■ About this task
Going line by line through the data below, how many lines contain the word "Cardiomyocytes"? Give only the number.

================================

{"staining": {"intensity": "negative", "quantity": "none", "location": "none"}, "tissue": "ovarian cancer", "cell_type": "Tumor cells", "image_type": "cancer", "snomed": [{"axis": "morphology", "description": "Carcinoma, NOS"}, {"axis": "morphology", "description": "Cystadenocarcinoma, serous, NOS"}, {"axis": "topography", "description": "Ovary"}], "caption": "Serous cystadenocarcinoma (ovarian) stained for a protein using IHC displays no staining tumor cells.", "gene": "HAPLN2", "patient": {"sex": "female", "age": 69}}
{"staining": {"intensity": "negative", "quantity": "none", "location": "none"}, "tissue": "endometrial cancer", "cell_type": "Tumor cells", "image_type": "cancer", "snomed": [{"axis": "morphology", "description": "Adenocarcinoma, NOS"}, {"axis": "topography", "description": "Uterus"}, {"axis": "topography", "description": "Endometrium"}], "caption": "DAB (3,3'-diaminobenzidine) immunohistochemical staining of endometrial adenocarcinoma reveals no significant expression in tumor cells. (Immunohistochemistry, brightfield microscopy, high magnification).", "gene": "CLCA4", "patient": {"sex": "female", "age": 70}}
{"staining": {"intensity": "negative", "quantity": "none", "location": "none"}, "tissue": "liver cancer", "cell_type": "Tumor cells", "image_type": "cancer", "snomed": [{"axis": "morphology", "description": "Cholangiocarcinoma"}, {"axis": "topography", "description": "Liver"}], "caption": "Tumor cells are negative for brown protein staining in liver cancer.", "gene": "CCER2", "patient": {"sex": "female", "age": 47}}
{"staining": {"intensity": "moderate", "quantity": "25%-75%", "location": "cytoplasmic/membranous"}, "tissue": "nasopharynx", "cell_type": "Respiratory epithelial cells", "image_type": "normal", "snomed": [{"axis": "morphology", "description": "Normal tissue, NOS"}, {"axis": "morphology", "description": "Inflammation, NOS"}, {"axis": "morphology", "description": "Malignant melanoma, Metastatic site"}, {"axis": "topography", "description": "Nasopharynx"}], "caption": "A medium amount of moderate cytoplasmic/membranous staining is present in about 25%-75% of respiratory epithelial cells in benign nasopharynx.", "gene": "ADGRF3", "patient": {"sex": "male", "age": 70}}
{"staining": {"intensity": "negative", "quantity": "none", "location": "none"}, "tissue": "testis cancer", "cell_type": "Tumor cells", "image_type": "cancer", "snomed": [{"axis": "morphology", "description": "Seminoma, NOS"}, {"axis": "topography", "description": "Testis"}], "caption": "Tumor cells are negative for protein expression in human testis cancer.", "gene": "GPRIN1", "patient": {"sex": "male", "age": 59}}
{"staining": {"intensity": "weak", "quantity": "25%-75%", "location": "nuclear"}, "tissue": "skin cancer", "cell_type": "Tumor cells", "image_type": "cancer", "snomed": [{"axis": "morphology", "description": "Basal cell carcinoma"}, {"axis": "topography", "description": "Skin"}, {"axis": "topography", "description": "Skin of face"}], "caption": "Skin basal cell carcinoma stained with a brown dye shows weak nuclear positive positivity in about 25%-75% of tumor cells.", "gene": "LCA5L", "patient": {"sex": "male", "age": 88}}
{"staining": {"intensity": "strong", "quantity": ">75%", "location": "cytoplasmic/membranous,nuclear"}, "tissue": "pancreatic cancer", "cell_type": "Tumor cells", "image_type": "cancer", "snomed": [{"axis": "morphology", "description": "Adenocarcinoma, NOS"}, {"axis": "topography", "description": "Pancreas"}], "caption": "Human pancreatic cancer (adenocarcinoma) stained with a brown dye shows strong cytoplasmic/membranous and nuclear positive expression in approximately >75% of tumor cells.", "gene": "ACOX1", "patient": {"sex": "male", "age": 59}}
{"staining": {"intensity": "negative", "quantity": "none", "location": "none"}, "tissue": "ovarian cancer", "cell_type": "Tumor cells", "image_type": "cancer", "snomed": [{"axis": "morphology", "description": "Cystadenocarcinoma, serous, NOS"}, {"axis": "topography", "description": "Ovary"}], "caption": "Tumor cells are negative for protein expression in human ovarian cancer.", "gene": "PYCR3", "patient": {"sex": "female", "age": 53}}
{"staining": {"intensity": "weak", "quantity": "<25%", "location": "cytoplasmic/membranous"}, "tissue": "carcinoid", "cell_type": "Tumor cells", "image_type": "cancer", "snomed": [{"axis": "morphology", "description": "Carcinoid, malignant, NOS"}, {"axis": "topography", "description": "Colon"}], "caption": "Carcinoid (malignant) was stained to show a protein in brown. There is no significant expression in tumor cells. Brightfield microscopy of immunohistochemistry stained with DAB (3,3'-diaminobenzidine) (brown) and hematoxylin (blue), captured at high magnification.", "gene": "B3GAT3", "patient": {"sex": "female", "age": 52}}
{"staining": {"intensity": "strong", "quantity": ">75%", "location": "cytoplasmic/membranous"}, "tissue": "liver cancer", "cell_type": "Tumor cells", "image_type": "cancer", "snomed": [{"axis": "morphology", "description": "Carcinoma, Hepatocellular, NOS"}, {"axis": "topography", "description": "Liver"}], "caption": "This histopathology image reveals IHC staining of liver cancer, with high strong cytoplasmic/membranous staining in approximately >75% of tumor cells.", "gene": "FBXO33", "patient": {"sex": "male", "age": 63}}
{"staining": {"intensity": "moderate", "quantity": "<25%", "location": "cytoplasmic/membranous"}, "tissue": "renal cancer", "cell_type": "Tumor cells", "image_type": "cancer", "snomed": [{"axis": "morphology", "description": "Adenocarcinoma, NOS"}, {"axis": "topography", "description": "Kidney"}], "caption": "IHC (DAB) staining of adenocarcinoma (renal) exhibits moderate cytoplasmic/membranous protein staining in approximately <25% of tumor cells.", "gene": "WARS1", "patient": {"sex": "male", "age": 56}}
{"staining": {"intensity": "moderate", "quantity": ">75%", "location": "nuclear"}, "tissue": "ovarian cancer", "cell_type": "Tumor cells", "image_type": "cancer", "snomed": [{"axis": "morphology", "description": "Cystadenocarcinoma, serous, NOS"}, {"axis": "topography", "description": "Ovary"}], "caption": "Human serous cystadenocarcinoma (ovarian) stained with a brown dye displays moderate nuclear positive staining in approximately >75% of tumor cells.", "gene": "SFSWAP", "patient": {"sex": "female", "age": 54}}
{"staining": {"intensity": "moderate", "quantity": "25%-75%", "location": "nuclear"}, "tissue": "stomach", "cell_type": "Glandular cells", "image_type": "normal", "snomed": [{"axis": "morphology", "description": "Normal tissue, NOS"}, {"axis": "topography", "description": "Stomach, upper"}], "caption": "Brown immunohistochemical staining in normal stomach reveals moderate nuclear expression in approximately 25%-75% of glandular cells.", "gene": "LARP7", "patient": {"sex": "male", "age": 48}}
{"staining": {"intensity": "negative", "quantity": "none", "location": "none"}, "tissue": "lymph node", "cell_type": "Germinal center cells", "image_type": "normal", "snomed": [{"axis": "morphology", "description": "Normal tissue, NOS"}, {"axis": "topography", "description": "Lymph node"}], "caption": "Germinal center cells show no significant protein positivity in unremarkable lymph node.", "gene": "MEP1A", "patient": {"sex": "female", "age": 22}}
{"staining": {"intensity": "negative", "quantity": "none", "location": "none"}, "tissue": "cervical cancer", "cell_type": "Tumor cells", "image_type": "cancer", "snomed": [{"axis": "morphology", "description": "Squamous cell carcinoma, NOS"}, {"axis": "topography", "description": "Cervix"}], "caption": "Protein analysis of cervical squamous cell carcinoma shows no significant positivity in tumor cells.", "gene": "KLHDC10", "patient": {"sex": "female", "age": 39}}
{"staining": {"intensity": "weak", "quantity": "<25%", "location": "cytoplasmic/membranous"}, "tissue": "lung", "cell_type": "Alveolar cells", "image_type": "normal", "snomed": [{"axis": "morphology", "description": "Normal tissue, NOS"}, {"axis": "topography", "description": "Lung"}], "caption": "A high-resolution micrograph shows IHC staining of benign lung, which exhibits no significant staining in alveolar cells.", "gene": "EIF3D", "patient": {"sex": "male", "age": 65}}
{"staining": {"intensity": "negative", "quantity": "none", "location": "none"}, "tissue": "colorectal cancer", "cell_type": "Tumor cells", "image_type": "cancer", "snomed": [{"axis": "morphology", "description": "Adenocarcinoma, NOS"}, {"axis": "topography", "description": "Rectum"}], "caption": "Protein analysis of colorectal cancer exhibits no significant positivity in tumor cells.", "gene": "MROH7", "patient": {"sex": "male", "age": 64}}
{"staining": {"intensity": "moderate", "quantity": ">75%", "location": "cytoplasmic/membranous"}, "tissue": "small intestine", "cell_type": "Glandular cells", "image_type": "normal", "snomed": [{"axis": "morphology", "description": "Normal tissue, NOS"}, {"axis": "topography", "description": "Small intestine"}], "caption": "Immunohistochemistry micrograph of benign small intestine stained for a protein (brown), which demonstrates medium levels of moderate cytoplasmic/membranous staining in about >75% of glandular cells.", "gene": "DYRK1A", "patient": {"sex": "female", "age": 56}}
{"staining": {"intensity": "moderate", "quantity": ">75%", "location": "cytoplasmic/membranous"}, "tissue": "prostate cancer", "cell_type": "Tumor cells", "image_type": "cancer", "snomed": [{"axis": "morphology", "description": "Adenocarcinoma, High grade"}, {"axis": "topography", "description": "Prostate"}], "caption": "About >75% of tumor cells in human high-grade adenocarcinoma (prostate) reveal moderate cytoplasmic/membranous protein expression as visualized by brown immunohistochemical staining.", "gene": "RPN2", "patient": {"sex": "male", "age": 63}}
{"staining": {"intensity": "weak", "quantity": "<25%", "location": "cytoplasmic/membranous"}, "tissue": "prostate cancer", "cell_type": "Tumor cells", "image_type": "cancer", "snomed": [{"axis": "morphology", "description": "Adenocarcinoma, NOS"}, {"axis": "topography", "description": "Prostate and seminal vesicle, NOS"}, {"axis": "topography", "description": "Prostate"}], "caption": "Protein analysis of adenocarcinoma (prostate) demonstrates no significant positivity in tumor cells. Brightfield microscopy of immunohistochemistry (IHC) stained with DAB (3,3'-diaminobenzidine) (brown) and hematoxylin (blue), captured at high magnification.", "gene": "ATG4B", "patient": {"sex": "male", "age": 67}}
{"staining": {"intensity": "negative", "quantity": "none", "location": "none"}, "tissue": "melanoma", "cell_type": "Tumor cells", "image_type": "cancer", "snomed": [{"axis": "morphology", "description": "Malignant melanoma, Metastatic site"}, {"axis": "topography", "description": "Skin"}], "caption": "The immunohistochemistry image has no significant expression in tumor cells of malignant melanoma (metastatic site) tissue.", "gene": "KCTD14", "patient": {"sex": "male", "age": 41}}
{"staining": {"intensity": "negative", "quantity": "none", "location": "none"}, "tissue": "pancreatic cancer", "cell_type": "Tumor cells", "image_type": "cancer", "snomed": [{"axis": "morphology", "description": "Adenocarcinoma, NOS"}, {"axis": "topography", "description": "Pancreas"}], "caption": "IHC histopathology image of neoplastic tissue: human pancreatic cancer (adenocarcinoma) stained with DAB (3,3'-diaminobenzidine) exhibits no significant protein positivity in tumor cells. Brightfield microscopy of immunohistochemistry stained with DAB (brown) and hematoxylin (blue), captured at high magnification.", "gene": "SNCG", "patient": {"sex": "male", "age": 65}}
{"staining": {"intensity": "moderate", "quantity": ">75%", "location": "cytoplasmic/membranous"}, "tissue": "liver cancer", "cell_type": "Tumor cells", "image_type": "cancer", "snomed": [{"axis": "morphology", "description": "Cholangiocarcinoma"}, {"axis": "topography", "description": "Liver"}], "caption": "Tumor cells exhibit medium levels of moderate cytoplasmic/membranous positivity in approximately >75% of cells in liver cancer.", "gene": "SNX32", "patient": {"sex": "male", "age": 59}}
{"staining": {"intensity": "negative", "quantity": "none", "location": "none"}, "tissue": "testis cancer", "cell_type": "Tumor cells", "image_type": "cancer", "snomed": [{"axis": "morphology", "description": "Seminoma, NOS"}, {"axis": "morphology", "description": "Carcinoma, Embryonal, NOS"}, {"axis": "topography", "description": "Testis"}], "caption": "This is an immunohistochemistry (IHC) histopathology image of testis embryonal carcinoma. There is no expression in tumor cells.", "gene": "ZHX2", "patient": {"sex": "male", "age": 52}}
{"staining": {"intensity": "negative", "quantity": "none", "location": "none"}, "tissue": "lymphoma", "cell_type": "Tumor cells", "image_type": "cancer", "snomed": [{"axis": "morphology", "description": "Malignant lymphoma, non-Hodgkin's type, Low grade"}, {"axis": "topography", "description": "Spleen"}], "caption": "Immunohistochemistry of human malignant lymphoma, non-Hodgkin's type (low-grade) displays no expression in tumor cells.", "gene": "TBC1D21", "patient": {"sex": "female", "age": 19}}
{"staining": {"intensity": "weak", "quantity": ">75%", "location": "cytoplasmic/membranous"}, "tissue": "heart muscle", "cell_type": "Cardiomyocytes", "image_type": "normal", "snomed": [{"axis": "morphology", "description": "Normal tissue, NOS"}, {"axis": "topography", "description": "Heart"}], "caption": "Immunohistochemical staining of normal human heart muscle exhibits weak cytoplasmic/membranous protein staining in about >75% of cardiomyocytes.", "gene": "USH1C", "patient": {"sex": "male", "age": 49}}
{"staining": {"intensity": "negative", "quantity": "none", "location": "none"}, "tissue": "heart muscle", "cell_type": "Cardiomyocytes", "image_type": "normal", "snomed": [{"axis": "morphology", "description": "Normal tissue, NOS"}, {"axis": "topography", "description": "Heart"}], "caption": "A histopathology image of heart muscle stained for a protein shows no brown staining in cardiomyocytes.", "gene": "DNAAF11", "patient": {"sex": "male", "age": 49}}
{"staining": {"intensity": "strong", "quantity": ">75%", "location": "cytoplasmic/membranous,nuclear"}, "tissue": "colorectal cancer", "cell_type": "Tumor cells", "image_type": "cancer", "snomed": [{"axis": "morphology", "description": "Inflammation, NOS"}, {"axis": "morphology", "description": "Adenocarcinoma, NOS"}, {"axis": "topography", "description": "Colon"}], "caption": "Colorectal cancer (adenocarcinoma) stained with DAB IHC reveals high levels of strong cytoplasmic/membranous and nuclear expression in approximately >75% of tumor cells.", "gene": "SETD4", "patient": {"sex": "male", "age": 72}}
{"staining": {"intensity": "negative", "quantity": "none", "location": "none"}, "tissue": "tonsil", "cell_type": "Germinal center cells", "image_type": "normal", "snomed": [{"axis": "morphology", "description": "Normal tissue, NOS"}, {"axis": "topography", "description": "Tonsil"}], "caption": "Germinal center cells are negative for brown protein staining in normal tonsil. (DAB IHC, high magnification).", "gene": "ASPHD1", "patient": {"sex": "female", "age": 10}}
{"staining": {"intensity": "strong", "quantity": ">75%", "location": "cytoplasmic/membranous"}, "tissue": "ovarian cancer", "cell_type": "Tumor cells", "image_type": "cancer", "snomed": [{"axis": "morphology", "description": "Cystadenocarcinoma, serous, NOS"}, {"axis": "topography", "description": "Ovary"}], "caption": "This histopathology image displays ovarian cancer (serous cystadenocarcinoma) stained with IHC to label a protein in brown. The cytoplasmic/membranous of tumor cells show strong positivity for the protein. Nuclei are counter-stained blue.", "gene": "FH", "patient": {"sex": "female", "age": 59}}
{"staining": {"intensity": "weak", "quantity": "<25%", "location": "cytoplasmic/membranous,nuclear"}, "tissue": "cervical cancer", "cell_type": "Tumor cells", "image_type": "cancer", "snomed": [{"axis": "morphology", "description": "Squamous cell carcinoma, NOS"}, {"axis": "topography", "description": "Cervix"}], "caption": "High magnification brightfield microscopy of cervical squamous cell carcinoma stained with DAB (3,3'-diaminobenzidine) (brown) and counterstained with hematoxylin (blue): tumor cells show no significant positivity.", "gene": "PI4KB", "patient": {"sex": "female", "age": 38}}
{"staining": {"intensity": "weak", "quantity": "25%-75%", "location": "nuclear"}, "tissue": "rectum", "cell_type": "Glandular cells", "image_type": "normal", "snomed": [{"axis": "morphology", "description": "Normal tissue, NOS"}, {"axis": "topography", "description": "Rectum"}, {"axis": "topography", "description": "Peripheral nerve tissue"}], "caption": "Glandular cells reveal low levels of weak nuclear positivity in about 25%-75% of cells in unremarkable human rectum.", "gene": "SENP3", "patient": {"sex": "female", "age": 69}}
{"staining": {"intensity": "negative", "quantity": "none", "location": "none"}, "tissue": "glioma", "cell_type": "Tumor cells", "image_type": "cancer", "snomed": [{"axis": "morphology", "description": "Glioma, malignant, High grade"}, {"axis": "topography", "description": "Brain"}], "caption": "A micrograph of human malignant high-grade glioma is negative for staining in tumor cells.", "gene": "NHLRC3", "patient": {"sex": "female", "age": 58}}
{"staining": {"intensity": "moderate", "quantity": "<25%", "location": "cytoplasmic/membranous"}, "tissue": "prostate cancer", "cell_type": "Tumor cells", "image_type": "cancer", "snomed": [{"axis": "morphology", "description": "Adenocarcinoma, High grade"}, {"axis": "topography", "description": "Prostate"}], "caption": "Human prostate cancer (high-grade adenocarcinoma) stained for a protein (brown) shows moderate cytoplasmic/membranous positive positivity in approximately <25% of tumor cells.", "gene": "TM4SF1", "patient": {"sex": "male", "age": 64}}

================================

■ Written answer
2